====== TEXTO DE PRÁCTICA ======

Santa Teresa fue beatificada en 1614 y canonizada en 1622.
Obra
Santa Teresa no fue una escritora vocacional, no existe en ella la necesidad de escribir para pasar a la posteridad. Según Emilio Orozco Díaz, fueron tres los motivos que llevaron a la monja carmelita a escribir: el primero de ellos fue la obediencia a sus confesores, que la animaban a referir el proceso de su vida religiosa y las gracias sobrenaturales que había recibido; el segundo, como respuesta a las necesidades y peticiones de sus monjas, a las que como priora tenía la obligación de enseñar y guiar en las formas de la nueva disciplina del Carmelo reformado y en la concepción de la oración como centro de la actividad conventual; la tercera, es la necesidad de expresar y comunicar «porque incluso escucha una voz en su interior, la voz del Señor, que se lo estaba pidiendo desde hacía tiempo, e incluso piensa que es Él el que a veces le ha dicho lo que escribe; o porque espontáneamente movida por su instintiva tendencia a la oración, experimenta en su alma una imperiosa necesidad incontenible y desbordante de hablar con Él«. Estos motivos ya indican cuáles eran los destinatarios a los que la escritora quería llegar: en primer lugar, a sus confesores que la obligaban a escribir; en segundo lugar, a las monjas a las que la Santa quería instruir en las nuevas reglas y en la necesidad de la oración; en tercer lugar, a un grupo reducido de lectores (los religiosos carmelitas o familiares y allegados) que podían tener acceso a estas obras, y, por último, al propio Dios, a quien se dirige directamente.

====== DATOS ======

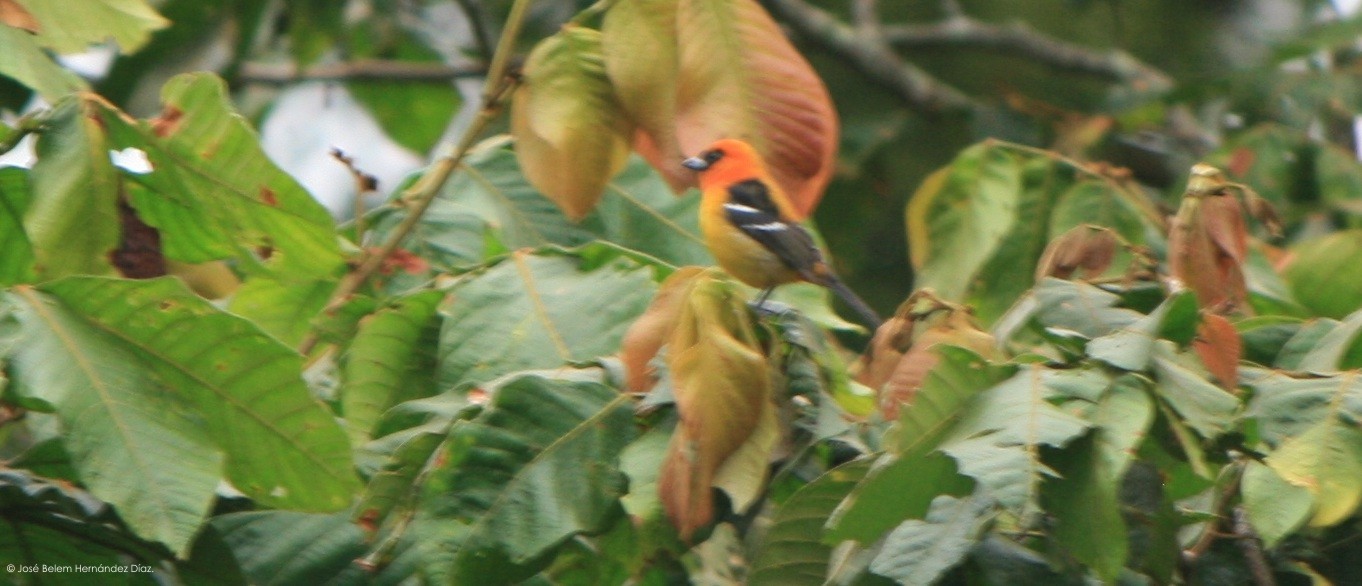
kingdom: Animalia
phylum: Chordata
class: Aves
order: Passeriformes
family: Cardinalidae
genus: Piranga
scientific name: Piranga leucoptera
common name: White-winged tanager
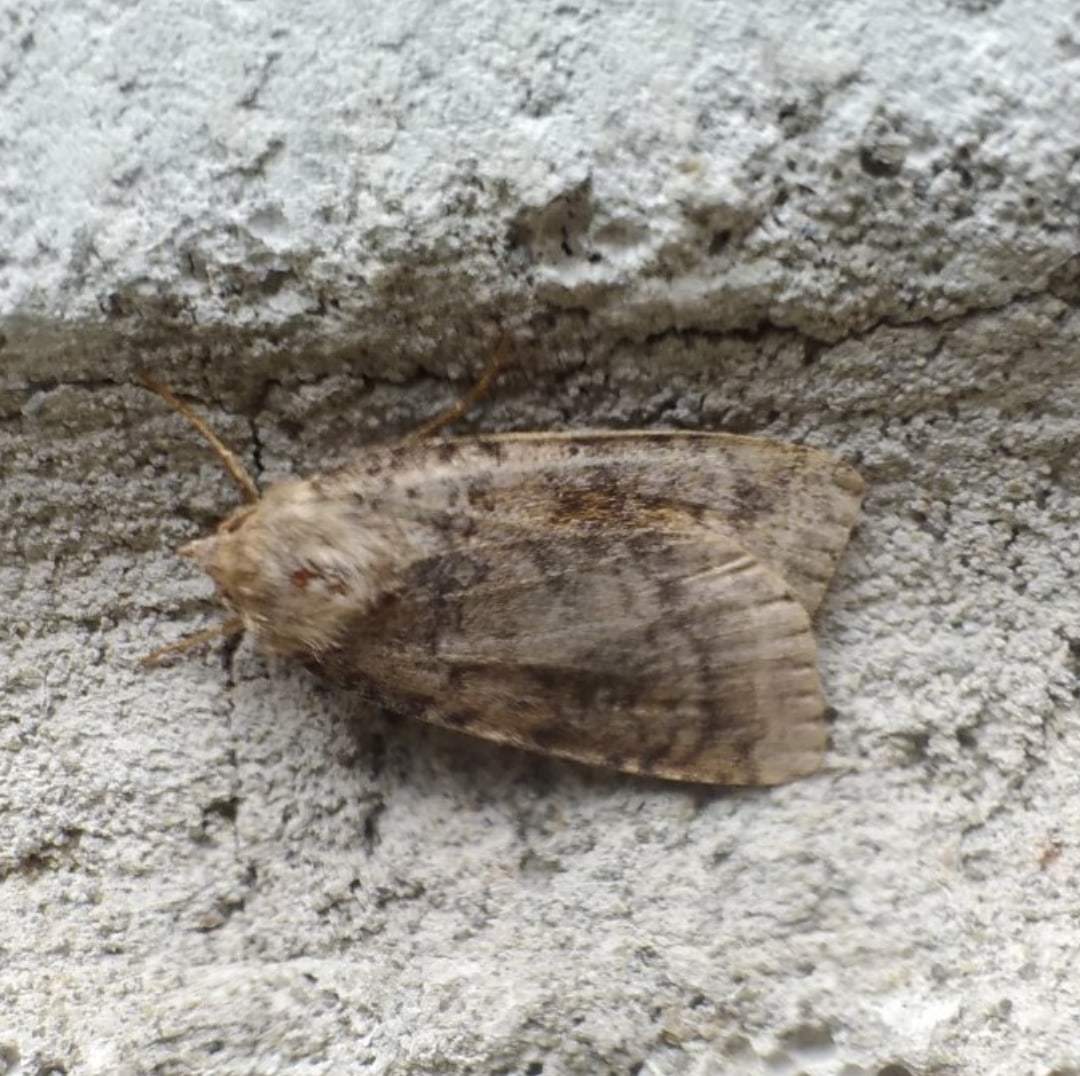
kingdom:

======

__QUÉ HACER__
Según el texto sobre Santa Teresa, ¿en qué año fue canonizada? Responde solo con lo que dice el texto sobre Santa Teresa.

__RESPUESTA AQUÍ__
En 1622.